What I would like to do is when we have a draft prepared is to send it out to all of the committee. This would probably be in late May. Everyone can have a chance to make sure that there is not -- even though this is going to be a draft that we are going to have discussions, it is going to be very important for people to look in there to make sure that we have not put any land mines in that we do not want to walk on. Simon?

DR. COHN: So you are going to be sending this out in late May for a mid-June presentation?

DR. LUMPKIN: Yes. As a draft.

DR. COHN: As a draft, okay. I was just concerned that there is not much turnaround time there in case anybody has any either objection or suggestions for improvement.

DR. LUMPKIN: We will send out every draft that we have when we have it.

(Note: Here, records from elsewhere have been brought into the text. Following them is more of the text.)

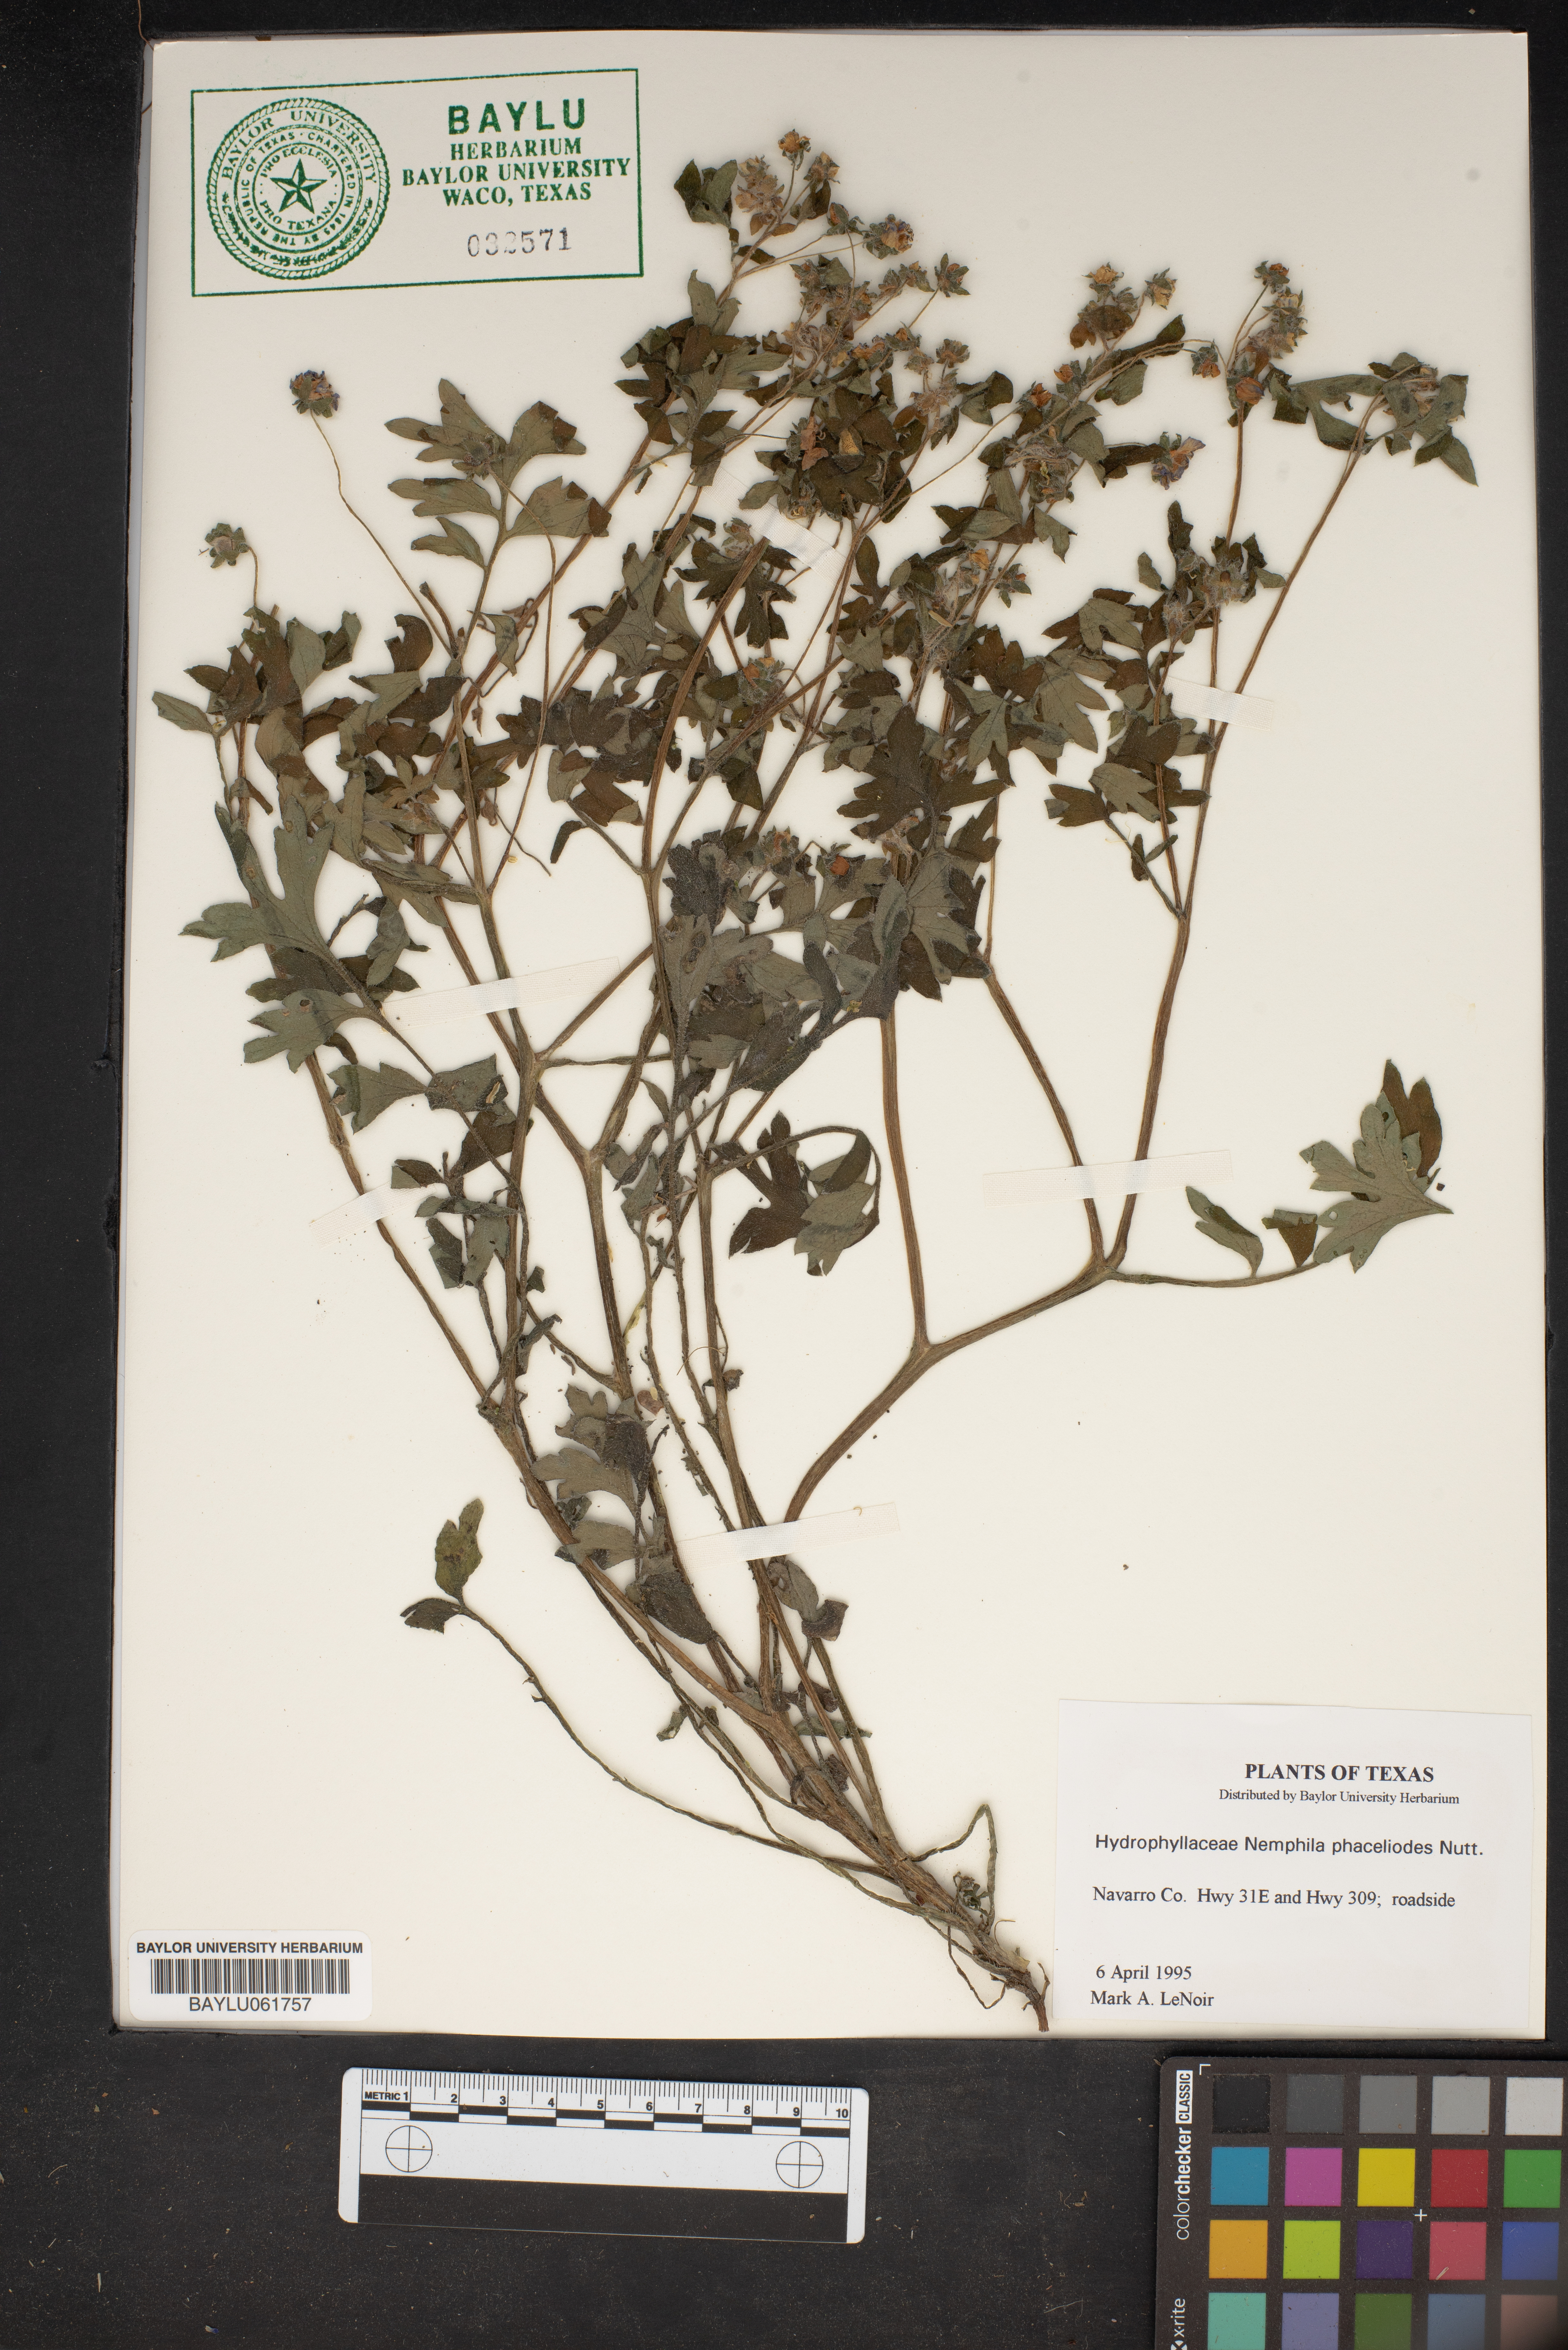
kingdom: Plantae
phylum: Tracheophyta
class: Magnoliopsida
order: Boraginales
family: Hydrophyllaceae
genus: Nemophila
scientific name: Nemophila phacelioides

DR. COHN: Okay, that sounds good. That sounds fine, John.

DR. DEERING: It could also be that what we aim for is a more finished executive summary draft which is fully narrative, maybe has some visuals even though it is just draft but it is as pretty and as smooth and comprehensive as we can get it. Then the others are attachments for the time being for June, and they can be more technical, and they can have more holes in them if need be. That might be more doable maybe.

DR. LUMPKIN: The committee is meeting tomorrow at 8:00, the work group. Those of you who are not on the work group are certainly invited to join us. We are meeting here -- no, 405A.

[Whereupon, at 3:50 p.m., a recess was taken until the following day.]